Reliance Infocomm and Tata Teleservices Ltd, the two CDMA-based telecom service providers, are locked in what industry observers are calling a cold war over signing interconnect agreements.
The two companies have not yet signed interconnect agreements and have not set up points of interconnect in 12 of the circles they operate in, leaving over 5.5 million users of both the service providers in the lurch.
Tata Tele had begun launching its services in these circles in November 2004 and completed the rollout in January this year.
In the normal course, interconnect agreements should have been in place as soon as the licence was issued and much before the physical rollout of the services.
In these 12 circles, an Infocomm CDMA subscriber could not make or receive a call from a TTSL phone and vice-versa. A call made from either of the operator's phones failed to terminate at the other party's end, resulting in the death of the call, industry sources told Business Standard on Thursday.

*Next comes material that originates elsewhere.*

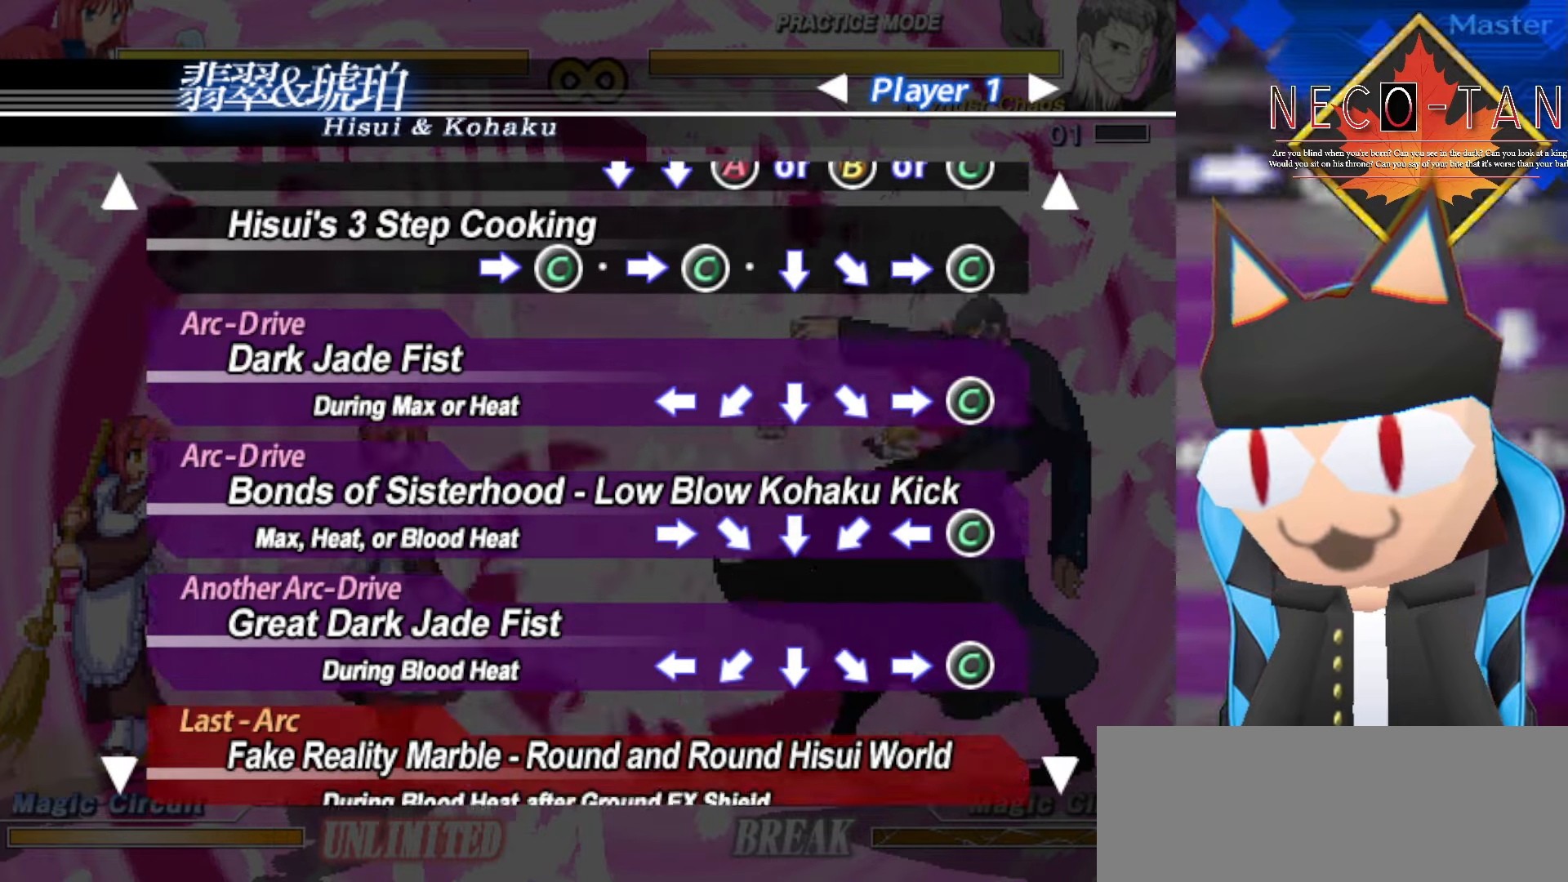
{"dt_ms": 500, "buttons": [], "left_stick": "up", "events": []}
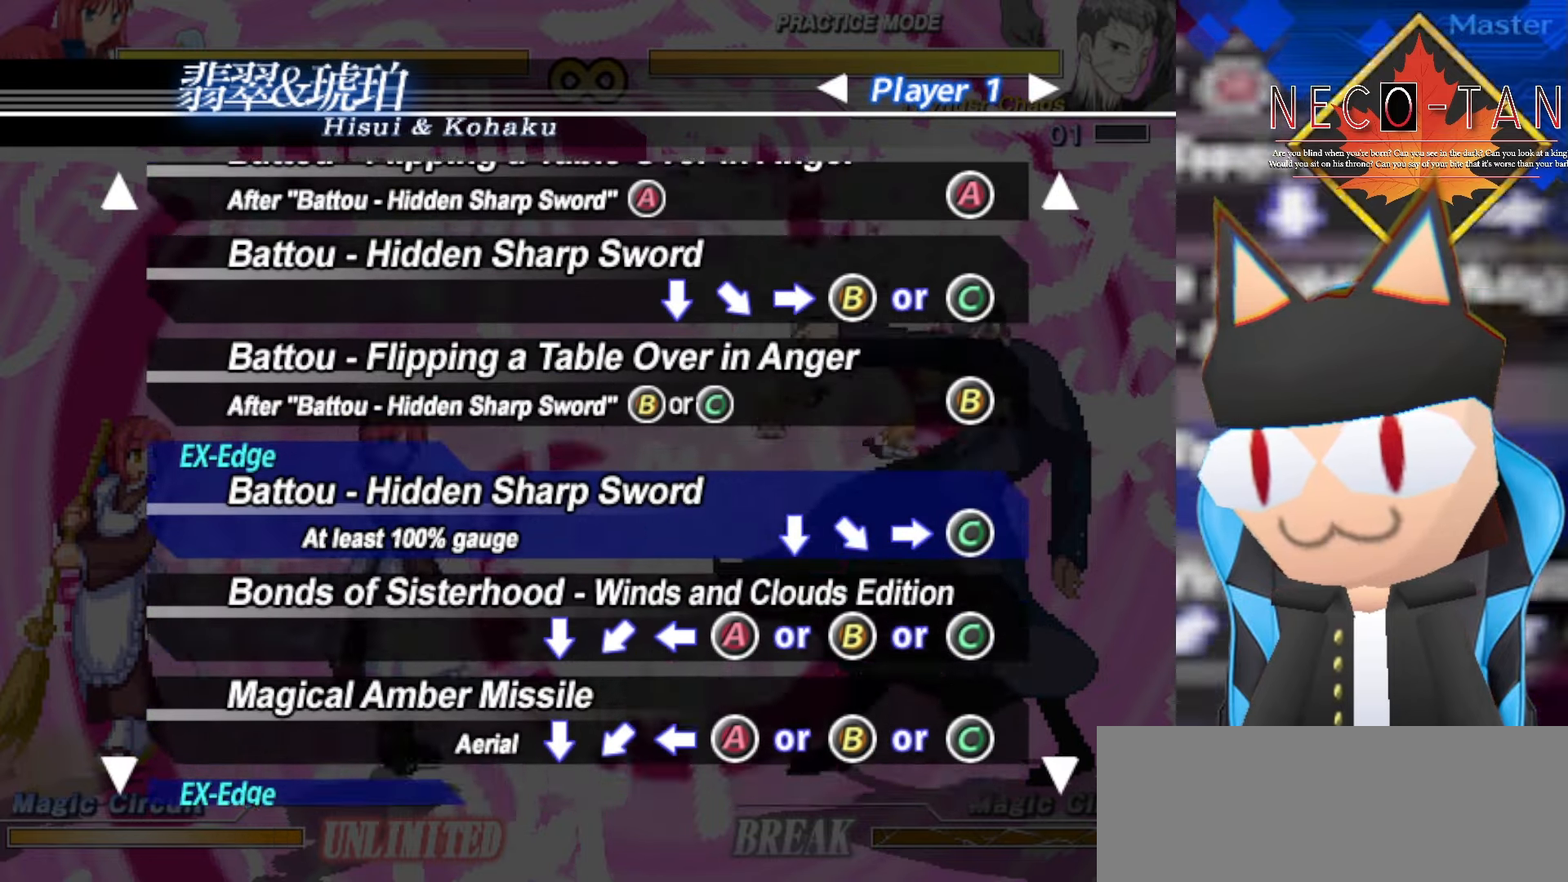
{"dt_ms": 500, "buttons": [], "left_stick": "center", "events": [[500, "left_stick", "center"]]}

Of the 23 circles spread across the country, Reliance Infocomm operates in 22 and Tata Tele in 20. The 12 circles are Bihar, Haryana, Himachal Pradesh, Kerala, Madhya Pradesh, Orissa, Punjab, Rajasthan, UP, UP (West), Kolkata and Bengal. Sources in both the companies confirmed that they had not signed the agreement and that negotiations had been on for some time.
They refused to give any reason for the delay in signing the agreement. The Tata group and Reliance had earlier locked horns over a bandwidth issue with the latter alleging that state-run VSNL was blocking bandwidth at the landing station end in Mumbai.